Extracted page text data
--- START ---

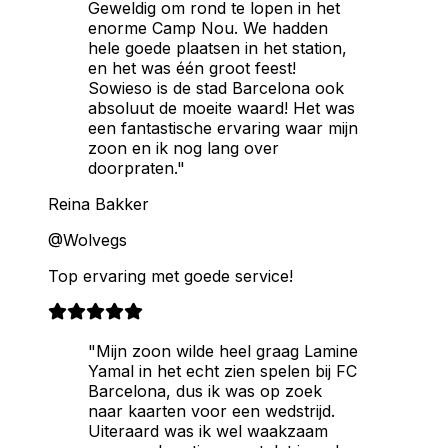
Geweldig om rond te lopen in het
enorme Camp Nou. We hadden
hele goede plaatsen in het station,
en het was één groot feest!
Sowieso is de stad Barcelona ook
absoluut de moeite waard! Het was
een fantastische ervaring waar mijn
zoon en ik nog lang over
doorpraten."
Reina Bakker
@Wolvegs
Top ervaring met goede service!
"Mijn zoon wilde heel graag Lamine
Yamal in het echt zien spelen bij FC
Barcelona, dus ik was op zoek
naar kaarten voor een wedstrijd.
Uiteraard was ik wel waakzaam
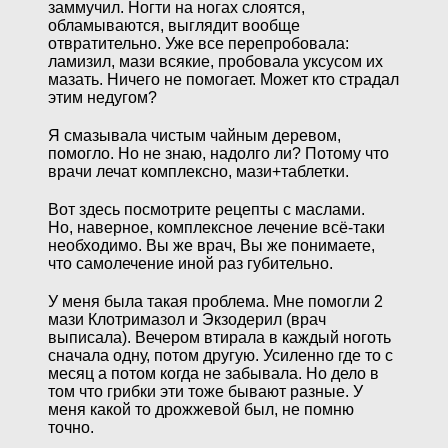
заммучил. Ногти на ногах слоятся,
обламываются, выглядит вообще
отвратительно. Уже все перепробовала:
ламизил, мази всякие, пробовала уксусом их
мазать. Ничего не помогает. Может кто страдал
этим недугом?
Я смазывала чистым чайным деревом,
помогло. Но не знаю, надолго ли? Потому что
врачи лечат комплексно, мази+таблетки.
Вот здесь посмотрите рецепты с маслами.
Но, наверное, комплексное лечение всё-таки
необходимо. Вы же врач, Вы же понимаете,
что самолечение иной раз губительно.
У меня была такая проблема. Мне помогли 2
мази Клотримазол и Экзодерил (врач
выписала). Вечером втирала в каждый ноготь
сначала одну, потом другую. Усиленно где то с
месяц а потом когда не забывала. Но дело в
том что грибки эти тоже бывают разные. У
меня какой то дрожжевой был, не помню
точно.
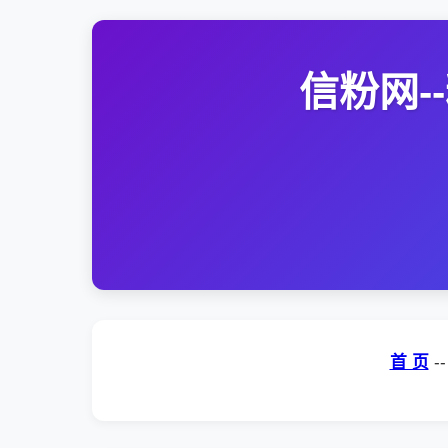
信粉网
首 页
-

--- END ---
--- START ---

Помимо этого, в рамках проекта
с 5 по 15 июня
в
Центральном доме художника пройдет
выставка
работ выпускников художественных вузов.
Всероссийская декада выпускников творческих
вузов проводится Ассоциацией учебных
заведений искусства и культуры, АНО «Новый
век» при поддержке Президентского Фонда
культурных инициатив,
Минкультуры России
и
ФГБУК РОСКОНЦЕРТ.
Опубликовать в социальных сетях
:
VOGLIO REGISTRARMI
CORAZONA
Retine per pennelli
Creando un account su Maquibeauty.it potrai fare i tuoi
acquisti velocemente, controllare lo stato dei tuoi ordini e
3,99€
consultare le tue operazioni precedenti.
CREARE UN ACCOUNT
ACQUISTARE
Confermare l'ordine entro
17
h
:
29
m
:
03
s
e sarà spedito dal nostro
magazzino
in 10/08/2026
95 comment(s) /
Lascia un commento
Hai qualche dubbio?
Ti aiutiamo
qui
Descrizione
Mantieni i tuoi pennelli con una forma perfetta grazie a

--- END ---
--- START ---

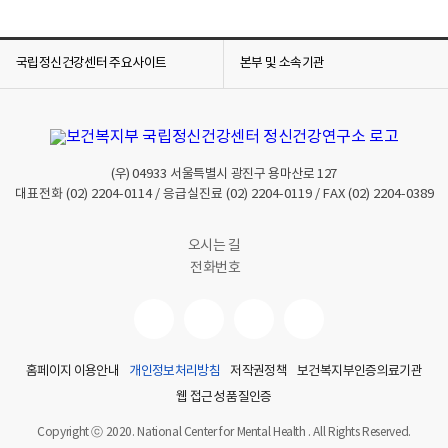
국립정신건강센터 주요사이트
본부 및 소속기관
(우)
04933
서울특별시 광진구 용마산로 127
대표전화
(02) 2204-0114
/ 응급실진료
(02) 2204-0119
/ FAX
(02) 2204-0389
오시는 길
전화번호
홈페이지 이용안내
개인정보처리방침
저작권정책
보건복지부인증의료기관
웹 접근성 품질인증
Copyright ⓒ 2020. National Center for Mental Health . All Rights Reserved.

--- END ---

● Task description
The lines to copy are those in the records above containing the word "вузов".

● Answer space
работ выпускников художественных вузов.
вузов проводится Ассоциацией учебных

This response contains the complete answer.